START Records for the task
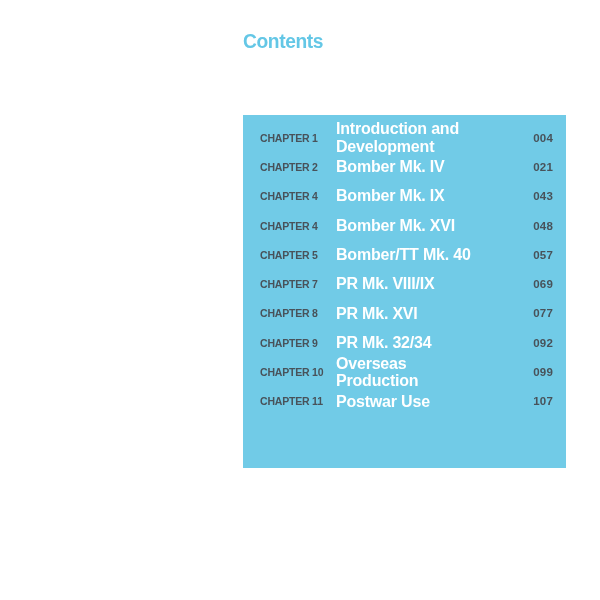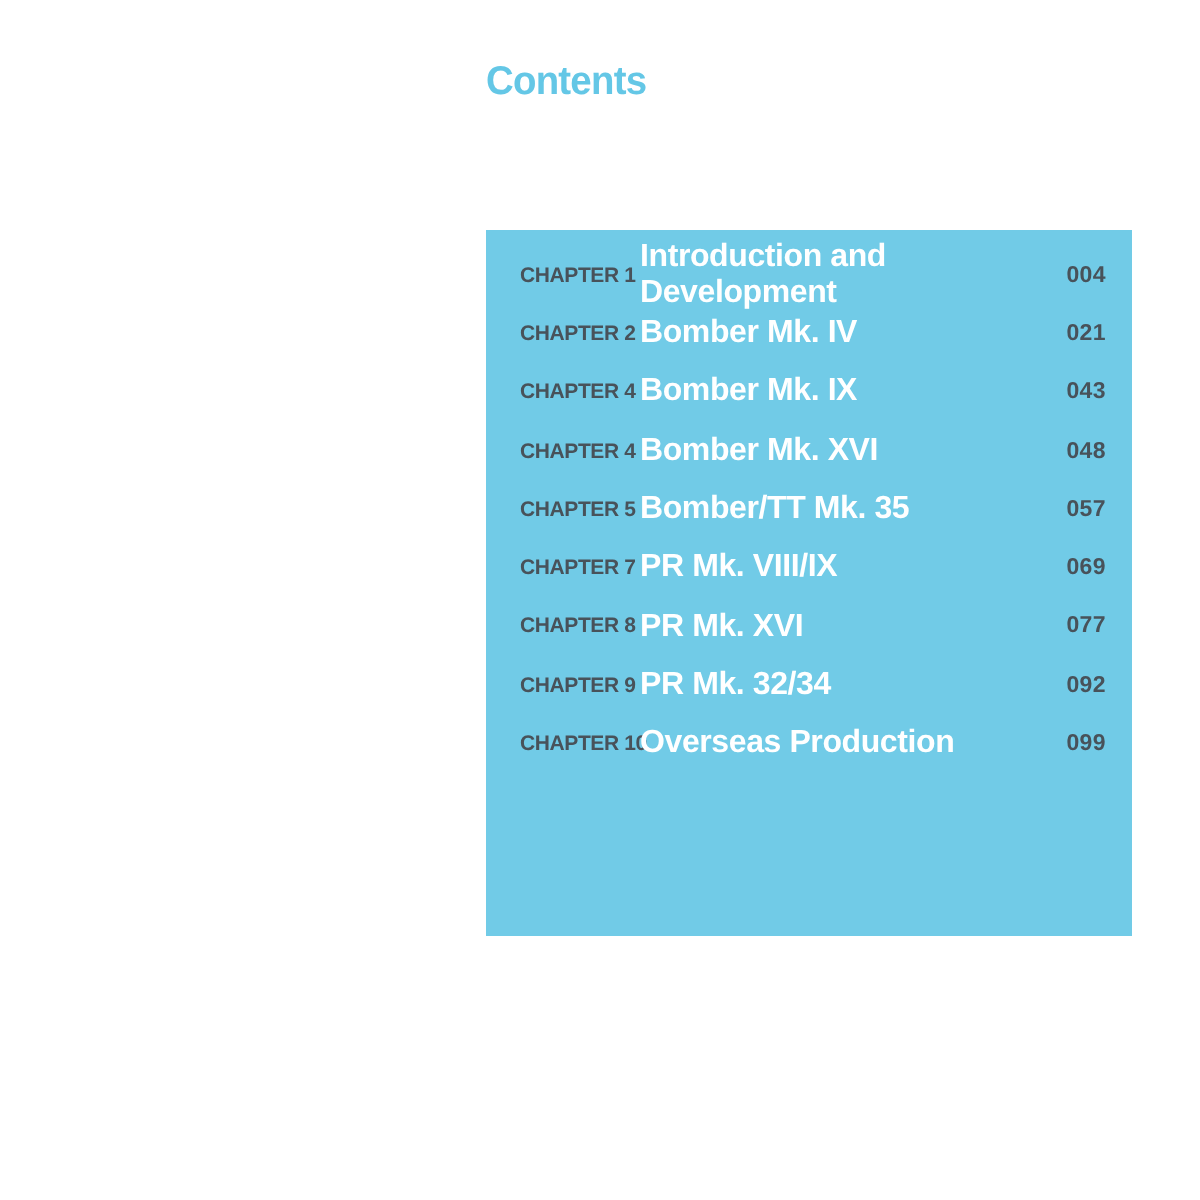"CHAPTER 1" .toc-row { gap: none -> 16px }
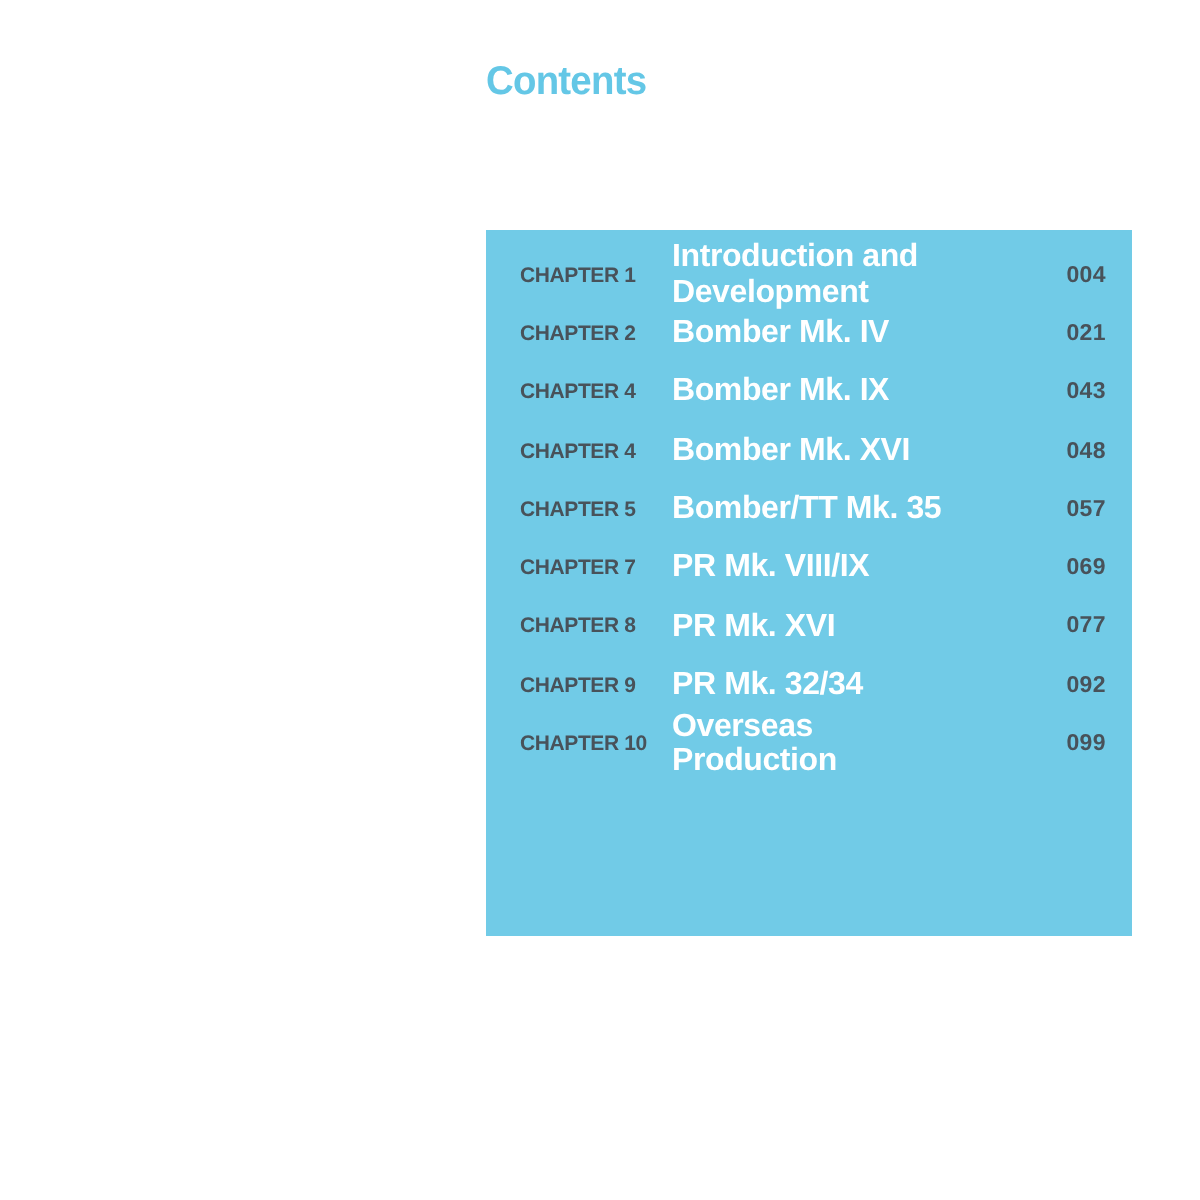"Bomber/TT Mk. 35" span.toc-title { text: 35 -> 40 }
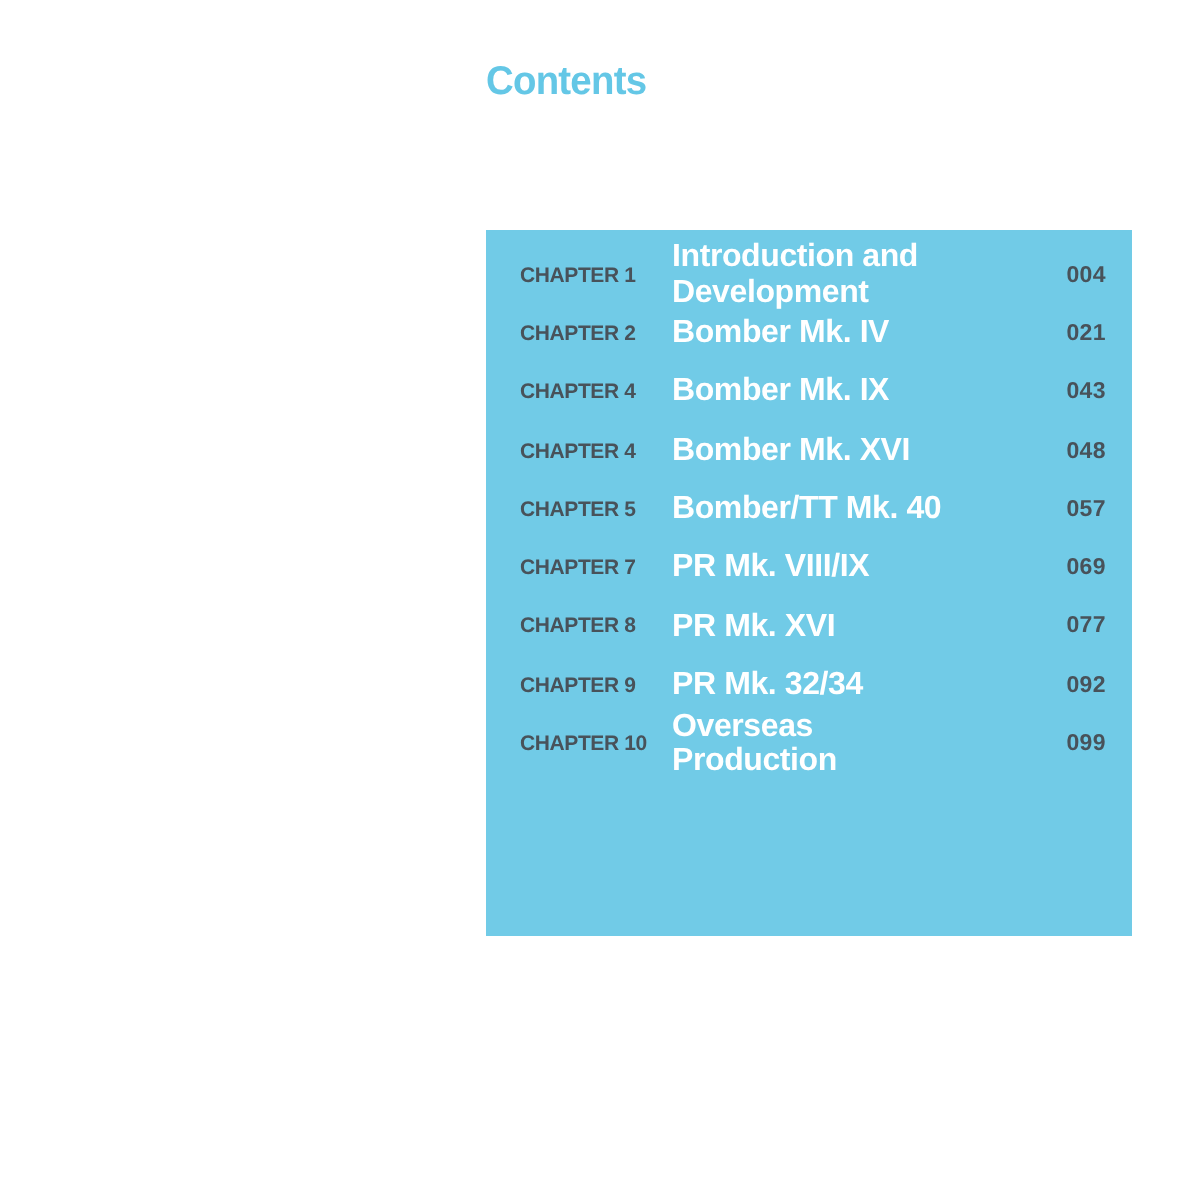"CHAPTER 11" div.toc-row { html: none -> <div> <span>CHAPTER 11</span> <span>Postwar Use</span> <span>107</span> </div> }
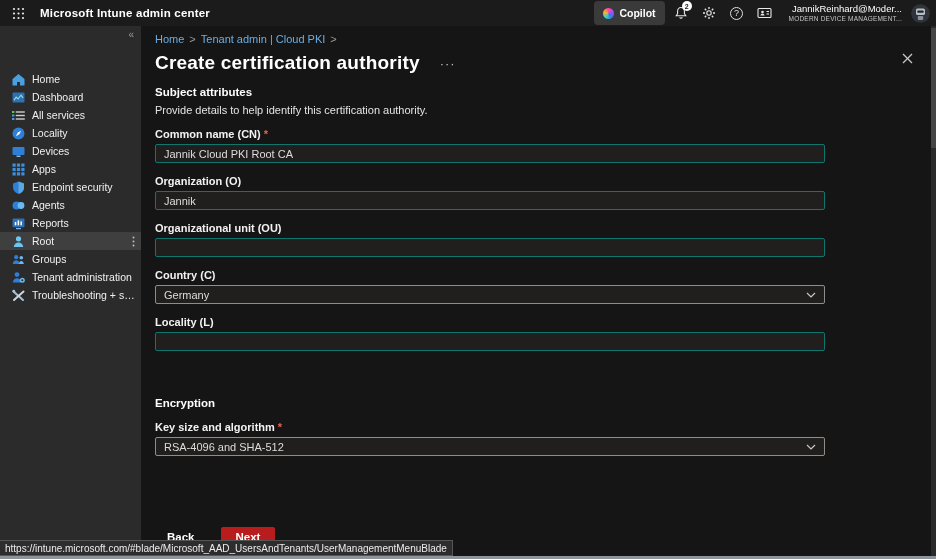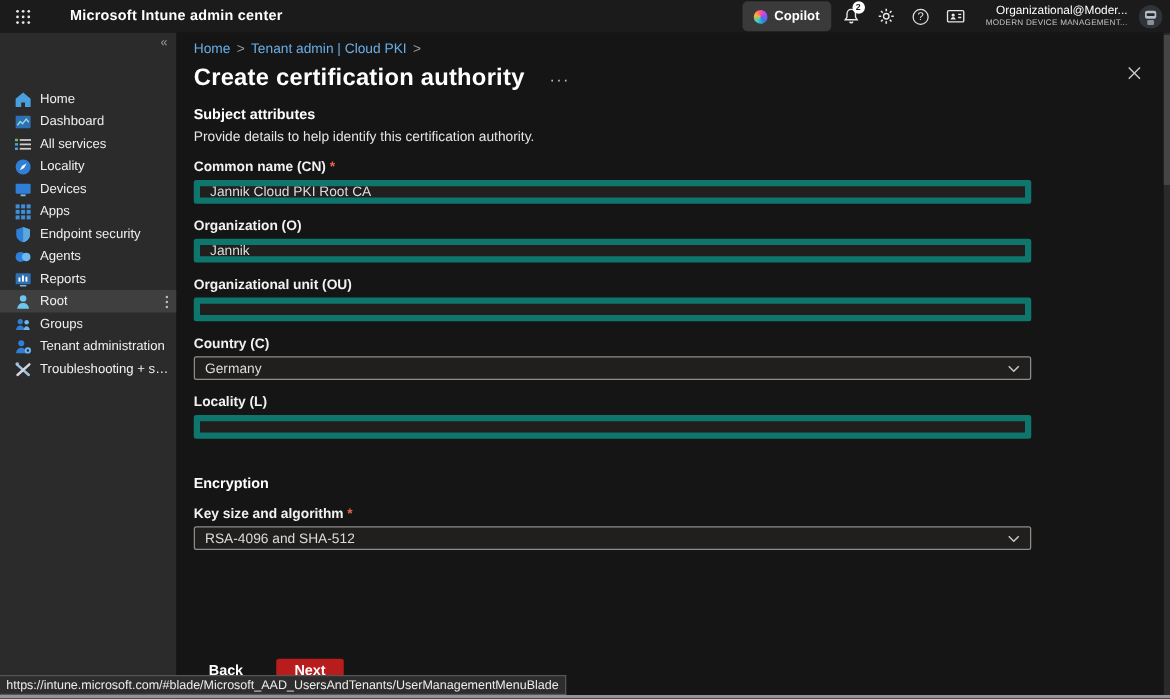"Microsoft Intune admin center" .app-title { margin-left: 20px -> 4px }
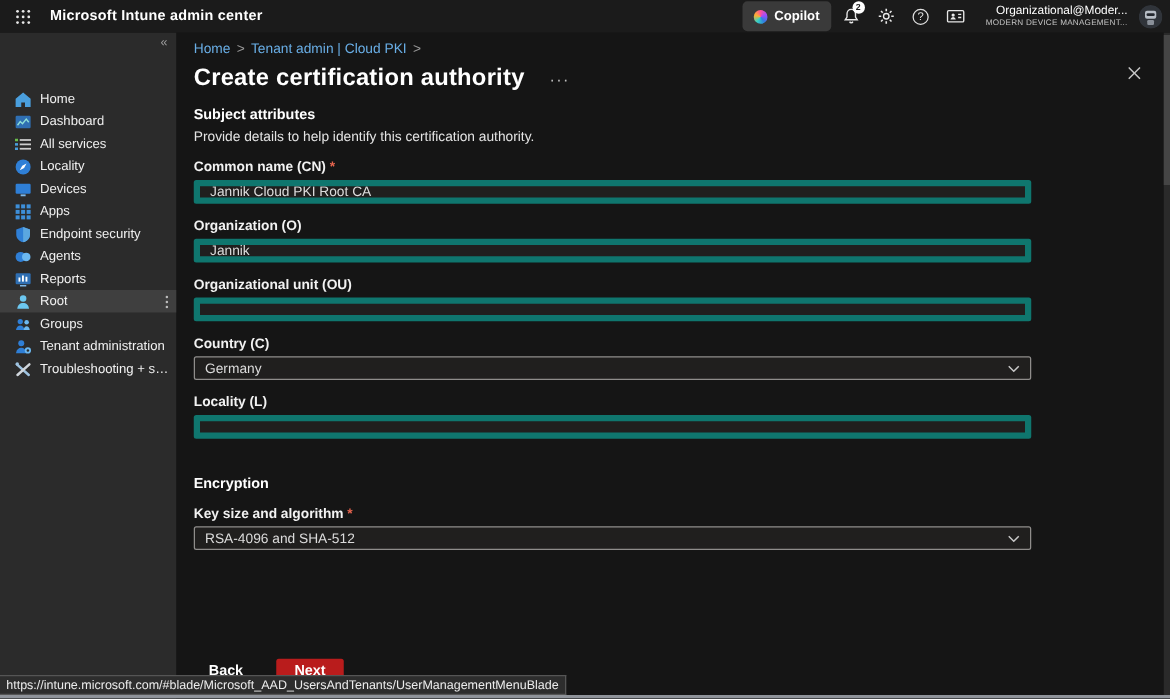"Organizational@Moder..." div.user-name { text: Organizational@Moder -> JannikReinhard@Moder }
END Records for the task
_Work request_:
The expected output is every entry above, character for character, with no pictures.

_Exercise solution_:
"CHAPTER 1" .toc-row { gap: none -> 16px }
"Bomber/TT Mk. 35" span.toc-title { text: 35 -> 40 }
"CHAPTER 11" div.toc-row { html: none -> <div> <span>CHAPTER 11</span> <span>Postwar Use</span> <span>107</span> </div> }
"Microsoft Intune admin center" .app-title { margin-left: 20px -> 4px }
"Organizational@Moder..." div.user-name { text: Organizational@Moder -> JannikReinhard@Moder }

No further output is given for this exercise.